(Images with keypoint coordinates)
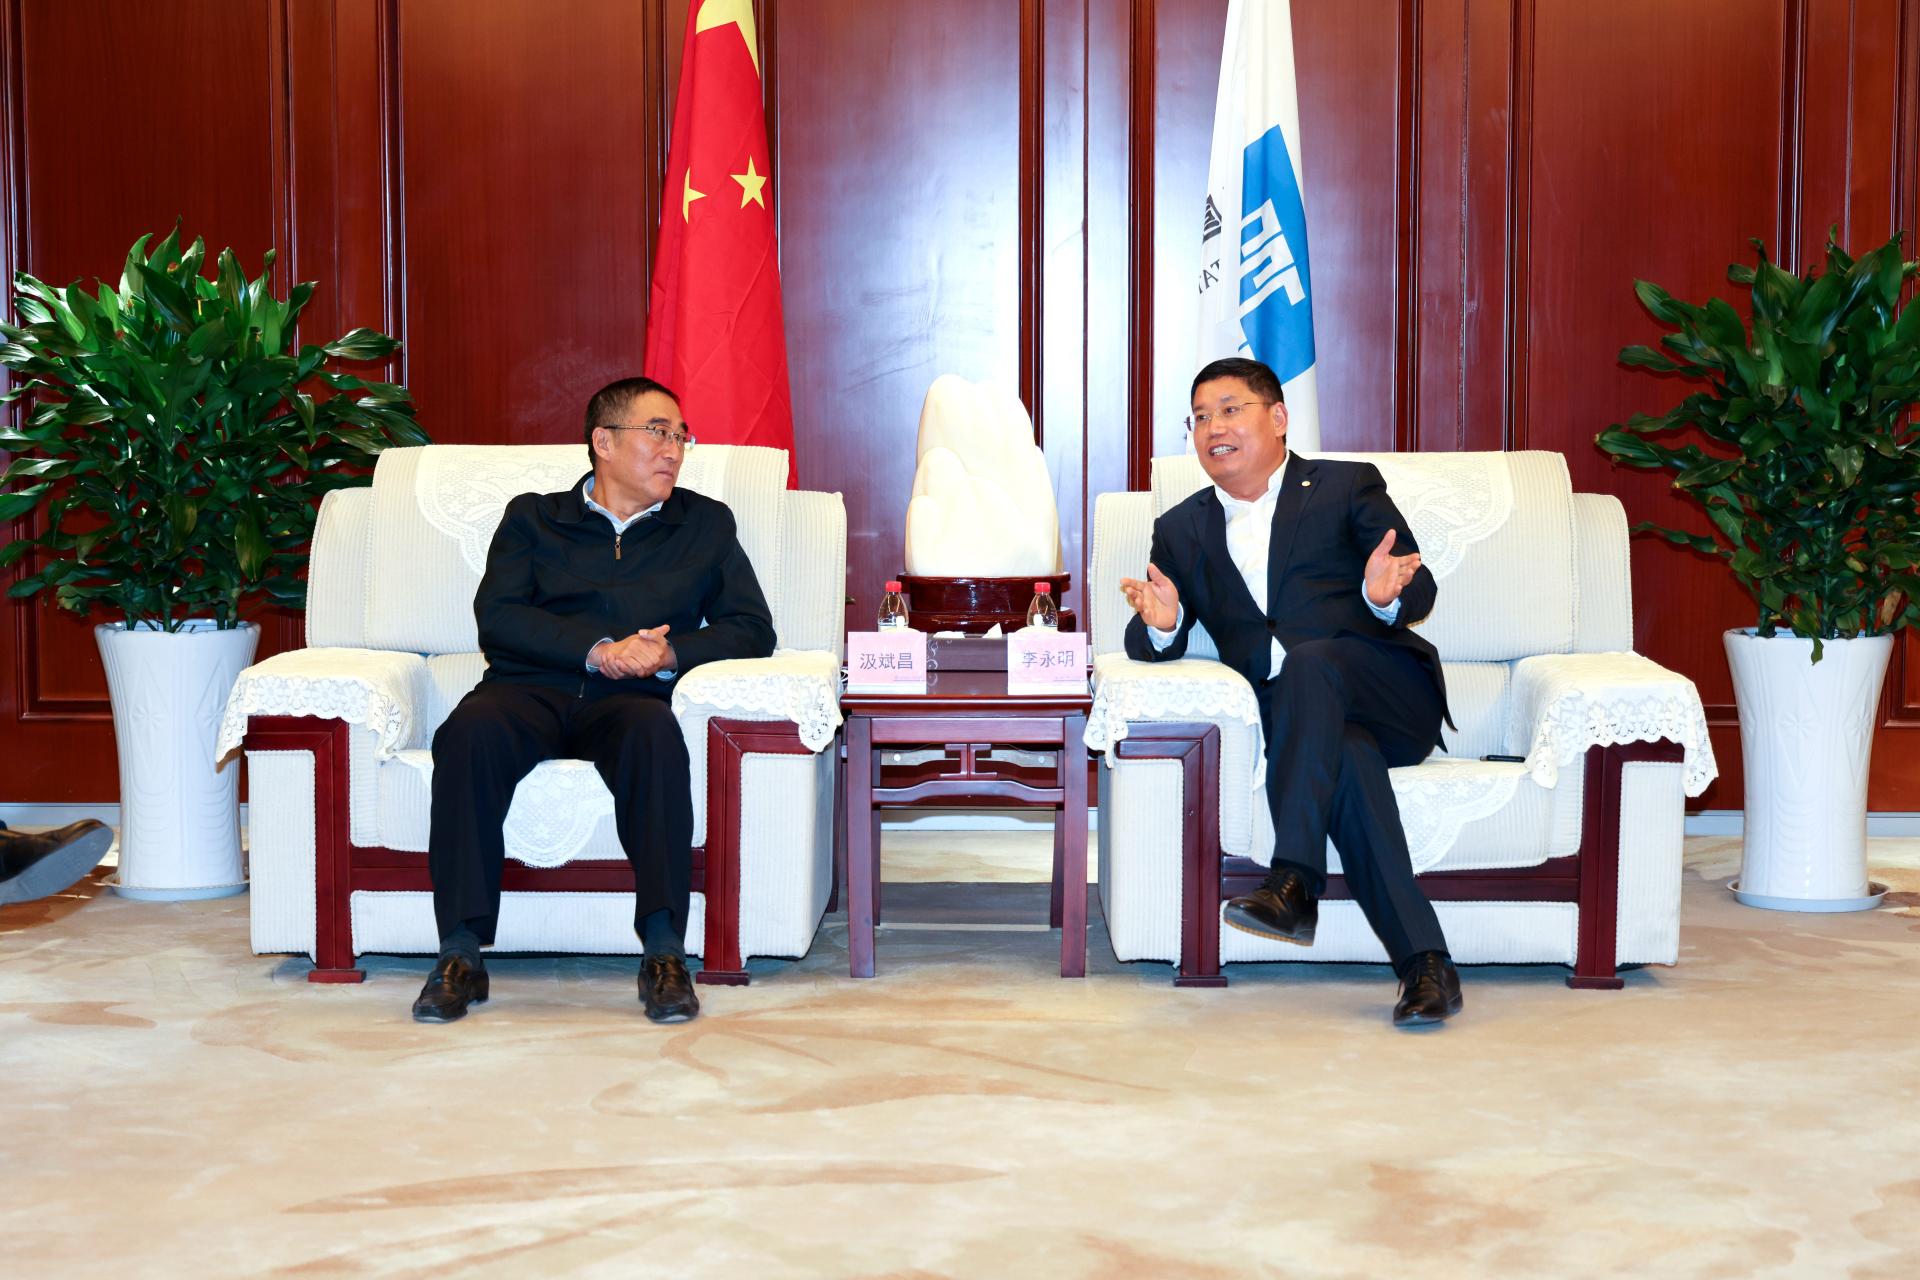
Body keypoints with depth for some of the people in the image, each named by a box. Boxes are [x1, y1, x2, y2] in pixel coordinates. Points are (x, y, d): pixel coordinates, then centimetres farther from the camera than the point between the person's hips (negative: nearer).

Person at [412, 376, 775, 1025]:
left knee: (654, 732, -37)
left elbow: (753, 629, 13)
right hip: (530, 688, 0)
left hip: (626, 701, 0)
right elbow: (497, 616, 4)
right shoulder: (533, 518, 21)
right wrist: (599, 651, -11)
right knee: (469, 733, -34)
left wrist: (671, 652, -6)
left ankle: (664, 953, -37)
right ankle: (461, 956, -31)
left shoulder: (706, 524, 23)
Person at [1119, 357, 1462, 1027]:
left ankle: (1294, 882, -43)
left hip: (1388, 694, -1)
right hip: (1297, 720, 1)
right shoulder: (1181, 530, 20)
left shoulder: (1347, 487, 12)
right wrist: (1160, 621, -14)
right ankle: (1424, 962, -39)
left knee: (1310, 659, -34)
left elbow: (1420, 592, 4)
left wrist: (1386, 594, -22)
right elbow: (1151, 646, 11)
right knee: (1348, 758, -33)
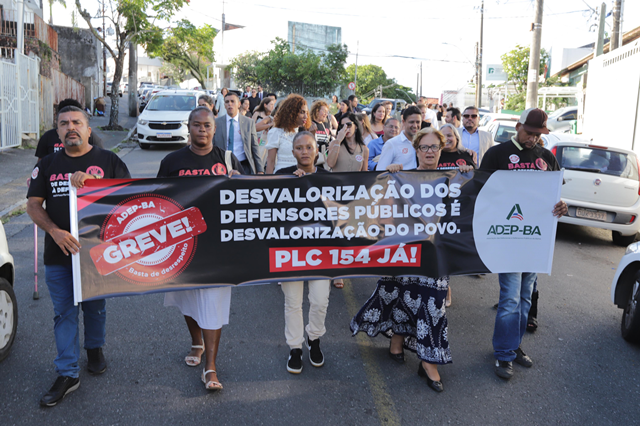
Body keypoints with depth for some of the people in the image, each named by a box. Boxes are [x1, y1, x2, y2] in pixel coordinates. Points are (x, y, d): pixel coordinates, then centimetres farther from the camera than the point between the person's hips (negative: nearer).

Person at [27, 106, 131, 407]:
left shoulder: (108, 161, 1)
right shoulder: (48, 164, 8)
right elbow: (33, 204, 3)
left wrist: (89, 182, -20)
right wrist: (55, 231, -15)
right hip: (58, 253, 1)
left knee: (95, 307, 15)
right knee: (64, 312, 5)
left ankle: (95, 349, 40)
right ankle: (67, 375, 12)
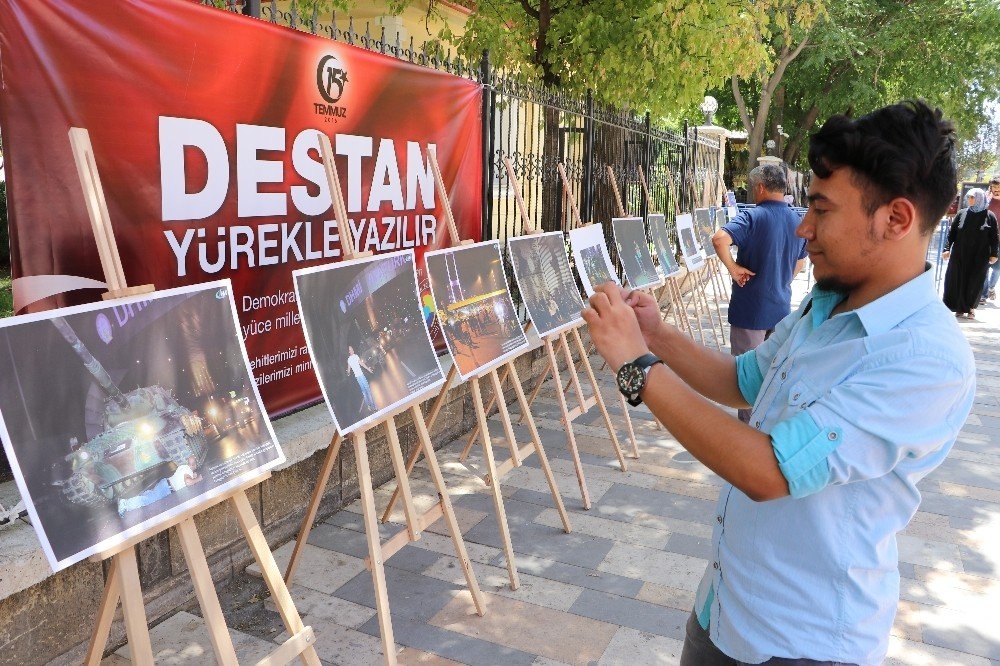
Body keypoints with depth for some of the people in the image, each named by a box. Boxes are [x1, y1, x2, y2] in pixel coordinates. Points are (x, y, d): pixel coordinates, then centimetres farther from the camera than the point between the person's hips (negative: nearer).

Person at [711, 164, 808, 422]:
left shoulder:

To do:
Retype every line of the rows above without any changes, leaving out the pictures.

Exercise solution:
Body keypoints with depth for some of the people in the image, each named by a box. Boxes are [x1, y1, x2, y2] in pixel coordinates. Points are (x, y, d): pixel coordinates, then centimetres farther from the camera than the point between the person's hips (negative: nearer).

Person at [412, 376, 775, 1025]:
left knee: (654, 732, -37)
left elbow: (753, 629, 13)
right hip: (530, 688, 0)
left hip: (626, 701, 0)
right elbow: (497, 616, 4)
right shoulder: (533, 518, 21)
right wrist: (599, 651, -11)
right knee: (469, 733, -34)
left wrist: (671, 652, -6)
left ankle: (664, 953, -37)
right ankle: (461, 956, -31)
left shoulder: (706, 524, 23)
Person at [1119, 357, 1462, 1027]:
left ankle: (1294, 882, -43)
left hip: (1388, 694, -1)
right hip: (1297, 720, 1)
right shoulder: (1181, 530, 20)
left shoulder: (1347, 487, 12)
right wrist: (1160, 621, -14)
right ankle: (1424, 962, -39)
left knee: (1310, 659, -34)
left elbow: (1420, 592, 4)
left wrist: (1386, 594, -22)
right elbow: (1151, 646, 11)
right knee: (1348, 758, -33)
Body keypoints with depth for some of the people in the image, each named by a box. Boxes are [x1, y1, x2, y2] in pixel coordinates. Points are (x, y, d): pixel coordinates, then centimetres farther from the camera than the point between the person's hips (negative: nearer).

Person at [27, 106, 131, 407]:
left shoulder: (108, 161, 1)
right shoulder: (48, 164, 8)
right elbow: (33, 204, 3)
left wrist: (89, 182, -20)
right wrist: (55, 231, -15)
right hip: (58, 253, 1)
left knee: (95, 307, 15)
right knee: (64, 312, 5)
left ankle: (95, 349, 40)
right ankle: (67, 375, 12)
Body keypoints with depth for some of the people in the image, each named by a box. Boxes are [x1, y1, x2, y2] in pixel coordinates. Points are (x, y, d): pixel coordinates, then centimetres farther from the camera than the point between the person's hips (negative: nearer).

Person at [711, 164, 808, 422]:
left shoulder:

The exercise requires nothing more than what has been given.